**Text section**.
The Docket is PLF’s weekly newsletter covering the cases, clients, and policy battles shaping the future of liberty in America. You can catch up on last week’s Docket here and subscribe below to receive future editions in your inbox.
A California law mandating race- and sex-based profiling is challenged in federal court; a Washington farmer partners with PLF ahead of Washington State Supreme Court hearing; and a lifelong Hawaii resident fights for equal homestead access.
Danielle Strachman and Michael Gibson founded 1517 Fund after years of helping promising young people pursue projects in science and technology outside traditional academic and credentialed paths. Where most investors screen for degrees and pedigree, 1517 screens for ideas and potential.
A California law forces an altogether different approach—requiring venture capital funds to interrogate the founders of companies they invest in about their race, ethnicity, gender identity, and sexual orientation. Represented by PLF, Danielle and Michael are fighting back with a federal lawsuit challenging California’s attempt to legislate its ideological preferences.

(Saved entries)
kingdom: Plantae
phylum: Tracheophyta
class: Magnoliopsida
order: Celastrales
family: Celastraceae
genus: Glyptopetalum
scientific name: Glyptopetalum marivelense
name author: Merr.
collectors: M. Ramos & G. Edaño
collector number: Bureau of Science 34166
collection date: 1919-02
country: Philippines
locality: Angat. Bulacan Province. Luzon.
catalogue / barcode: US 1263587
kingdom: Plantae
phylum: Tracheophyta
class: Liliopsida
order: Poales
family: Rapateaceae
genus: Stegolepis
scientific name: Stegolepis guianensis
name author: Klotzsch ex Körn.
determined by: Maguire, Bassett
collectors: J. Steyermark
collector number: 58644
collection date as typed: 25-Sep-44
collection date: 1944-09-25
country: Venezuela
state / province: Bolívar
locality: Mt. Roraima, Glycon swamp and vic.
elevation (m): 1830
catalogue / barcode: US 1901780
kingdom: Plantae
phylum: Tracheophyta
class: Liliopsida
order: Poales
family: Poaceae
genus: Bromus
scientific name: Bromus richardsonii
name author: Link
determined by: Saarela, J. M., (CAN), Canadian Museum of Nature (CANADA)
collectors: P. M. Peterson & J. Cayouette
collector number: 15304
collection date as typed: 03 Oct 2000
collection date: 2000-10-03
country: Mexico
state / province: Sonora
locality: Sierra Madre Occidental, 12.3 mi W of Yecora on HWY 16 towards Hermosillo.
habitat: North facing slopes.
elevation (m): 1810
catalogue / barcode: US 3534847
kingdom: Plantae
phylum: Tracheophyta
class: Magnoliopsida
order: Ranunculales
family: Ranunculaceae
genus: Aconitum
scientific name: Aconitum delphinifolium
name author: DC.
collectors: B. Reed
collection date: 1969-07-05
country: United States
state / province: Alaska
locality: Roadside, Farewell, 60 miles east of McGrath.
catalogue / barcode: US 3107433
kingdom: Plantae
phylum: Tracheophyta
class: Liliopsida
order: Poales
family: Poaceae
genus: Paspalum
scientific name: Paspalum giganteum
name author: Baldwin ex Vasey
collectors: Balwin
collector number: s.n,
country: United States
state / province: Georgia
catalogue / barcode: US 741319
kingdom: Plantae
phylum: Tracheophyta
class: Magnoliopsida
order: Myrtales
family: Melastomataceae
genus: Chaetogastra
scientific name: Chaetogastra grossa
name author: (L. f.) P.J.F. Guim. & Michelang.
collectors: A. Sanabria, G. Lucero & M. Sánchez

**Stated problem**. Sum up the newsletter excerpt above in two sentences.

**Worked solution**. The Docket is PLF's weekly newsletter on the cases, clients, and policy battles shaping liberty in America, and this edition covers a federal challenge to a California profiling law, a Washington farmer's partnership with PLF, and a Hawaii resident's fight for equal homestead access. Danielle Strachman and Michael Gibson, whose 1517 Fund screens for ideas and potential rather than degrees, are suing with PLF's representation over a California law requiring venture capital funds to question founders about their race, ethnicity, gender identity, and sexual orientation.